Selvi'nin yazısından o bölüm;

İSTİFA SÜRECİNDE NELER YAŞANDI

Şi
mdi gelelim işin perde arkasına... Cumhurbaşkanı Erdoğan’ın sert konuşmasından sonra Bülent Arınç, istifa kararı alıyor. Ancak bunu kamuoyuna açıklamadan önce Cumhurbaşkanı ile görüşmeyi tercih ediyor. Erdoğan’ın programın tümünü izlemesinin mümkün olmadığını, konuşmasının bazı bölümlerinin iletildiğini düşünüyor. Osman Kavala ve Selahattin Demirtaş isimlerinin telaffuz etmesinin yanlış olduğu özeleştirisinde bulunuyor ama programın tamamı hakkında Cumhurbaşkanı’na bilgi vermek istiyor. Pazartesi günü görüşmek için randevu talebini iletiyor. Ancak Cumhurbaşkanı Erdoğan, Almanya’nın Akdeniz’deki Türk kargo gemisine yaptığı haksız müdahale nedeniyle süreci İstanbul’dan takip ediyor. O nedenle Ankara’ya salı günü geliyor.

İŞTE O KONUŞMA

Randevu talebi Arınç’tan geliyor ama Cumhurbaşkanı telefonla arıyor. Karşılıklı olarak diyalogların yaşandığı bir görüşme gerçekleşiyor. Arınç“Ben isimler konusunda konuştuğum için yanlış yaptım. Onu kabul ediyorum. İsimler üzerinde konuşmamalıydım. Ama ben sadece bunları söylemedim. 4 saatlik programda şunları da anlattım” diye bir özet yapıyor. Cumhurbaşkanı Erdoğan sabırla dinliyor. Arınç“İsimler üzerinde konuşmakla hem partiye, hem size, hem cumhur ittifakına zarar verdim. Partimden ayrılmayacağım. Ama müsaade ederseniz Cumhurbaşkanlığı Yüksek İstişare Kurulu üyeliğinden istifa edeceğim” diyor. Cumhurbaşkanı, “Peki o zaman” diye karşılık veriyor.

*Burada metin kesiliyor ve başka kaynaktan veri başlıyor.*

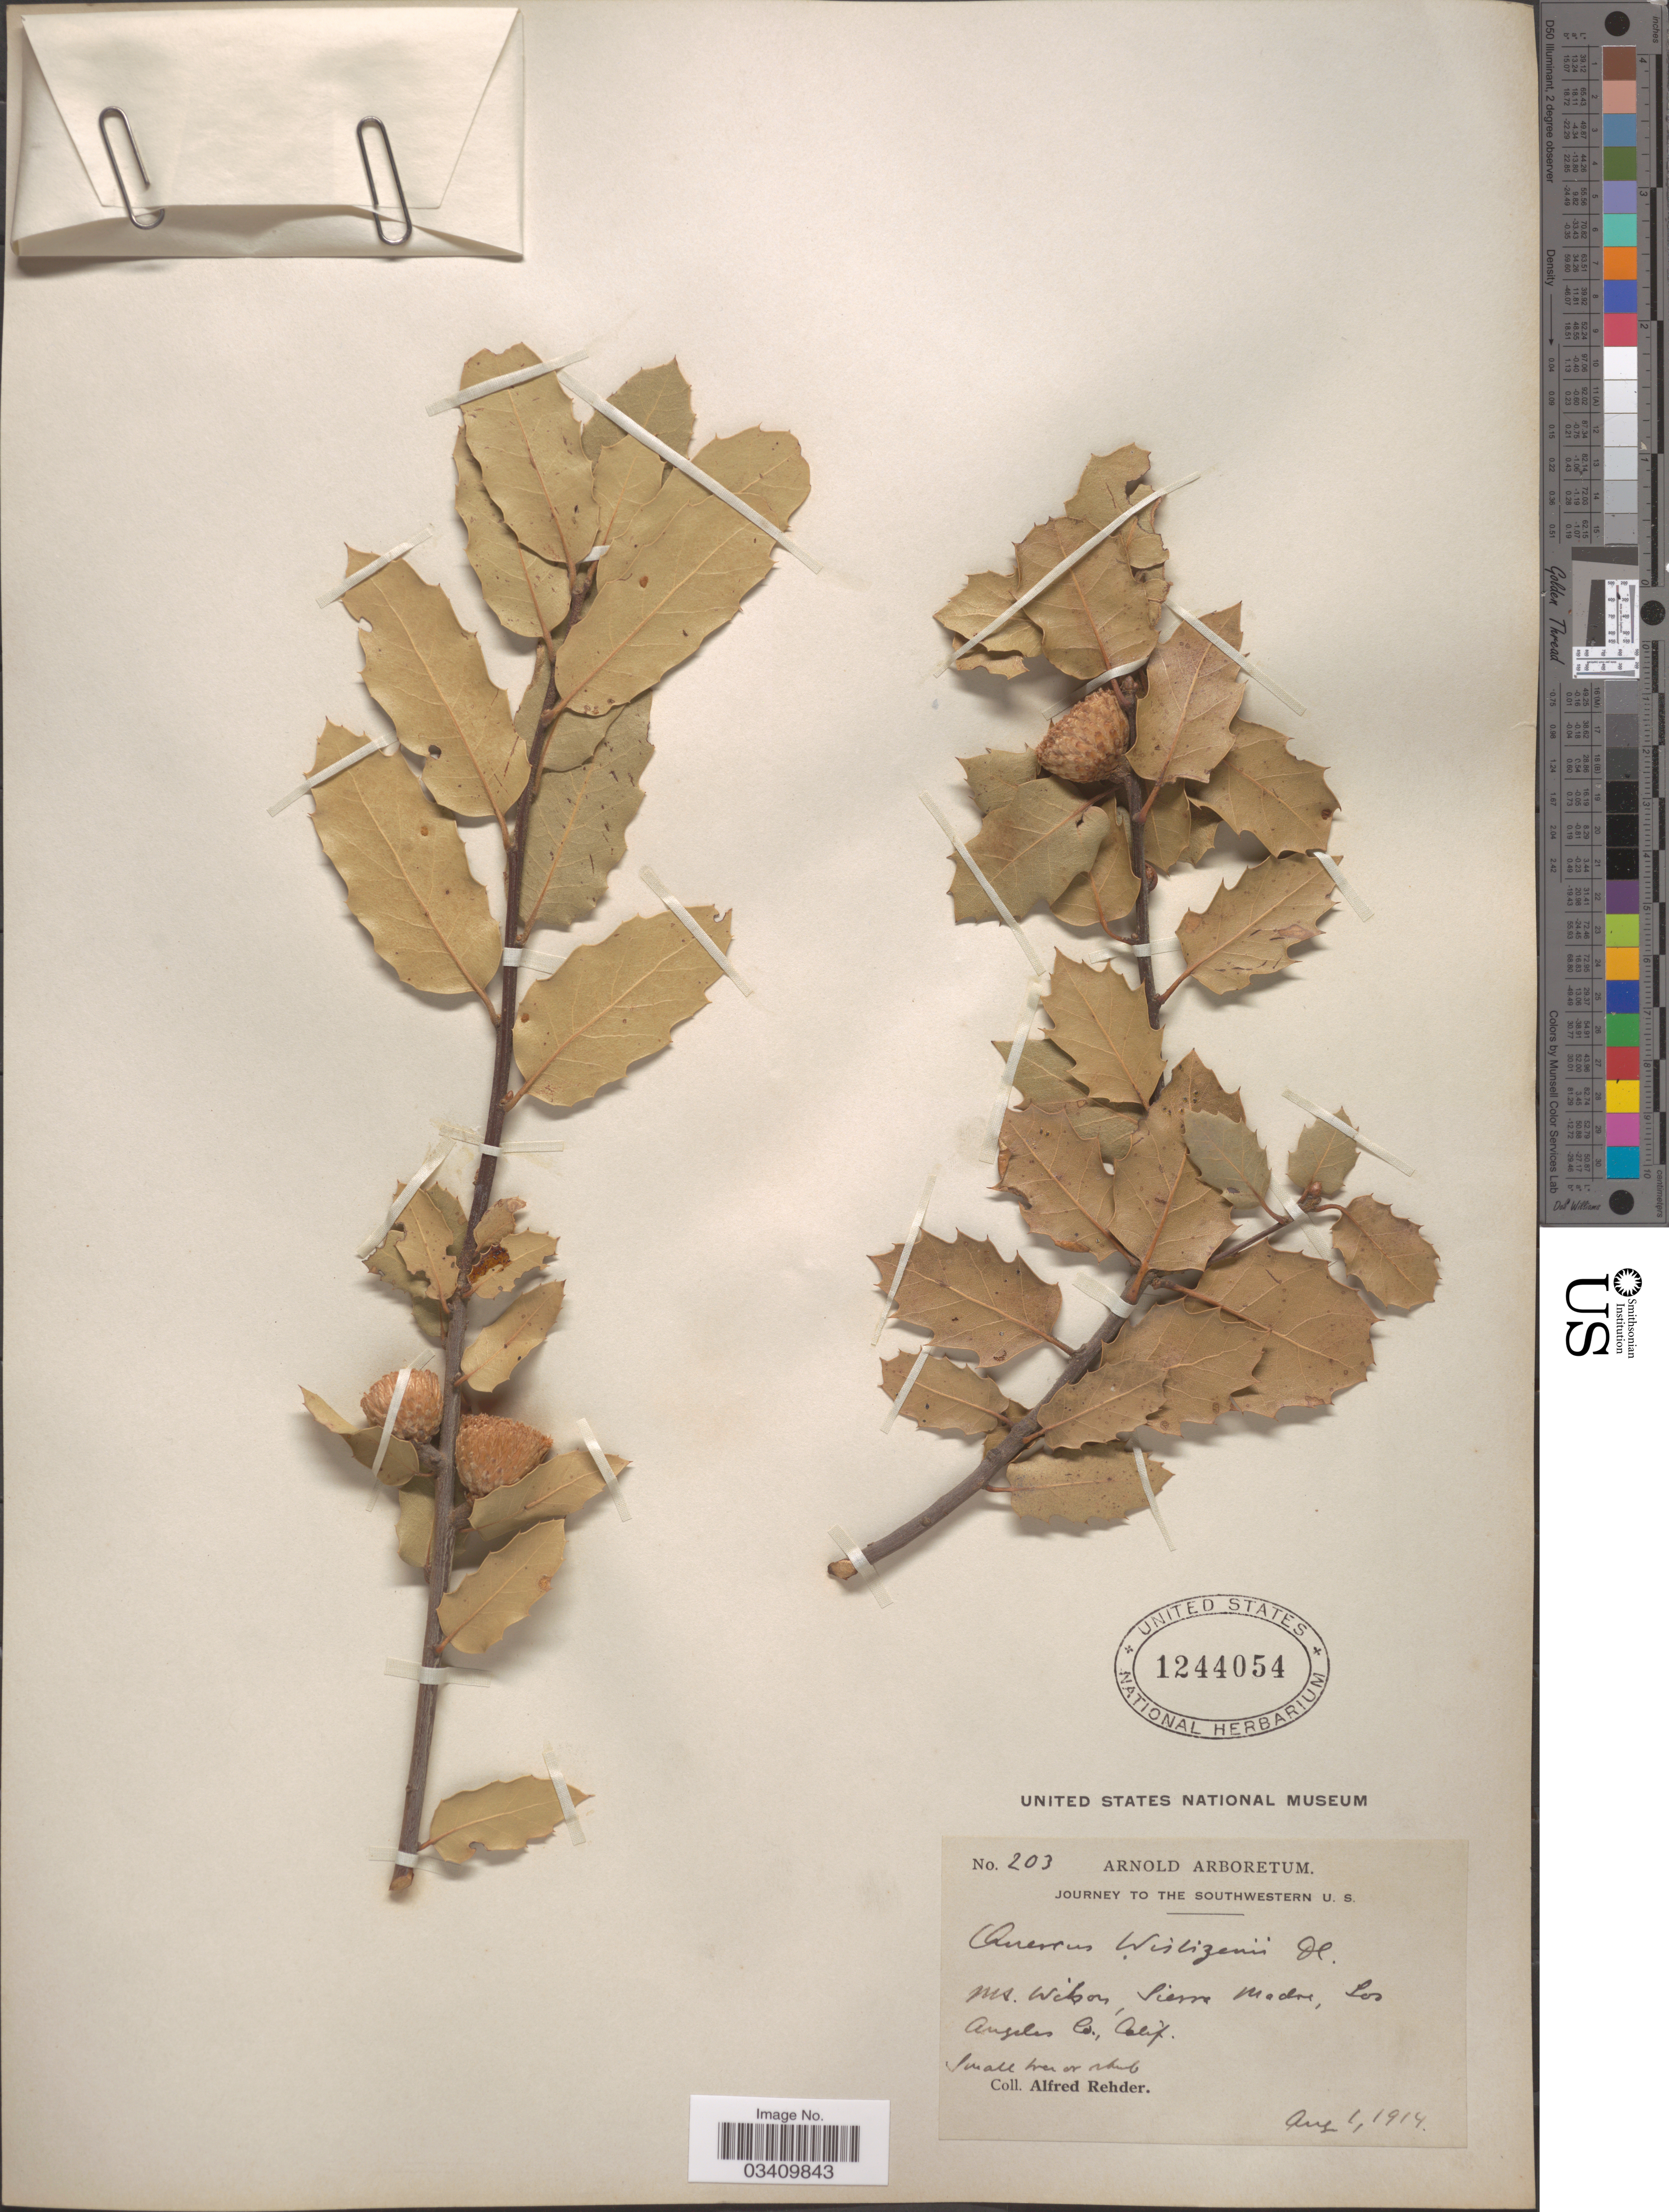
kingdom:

Tabii ki zor bir durum. Ancak edindiğim bilgiye göre Arınç ile Erdoğan’ın arasında bir polemik yaşanmıyor. Seviyeli bir konuşma gerçekleşiyor. Netice itibarıyla bir istifa konuşması ama karşılıklı olarak bir kırgınlık ifadesi kullanılmıyor.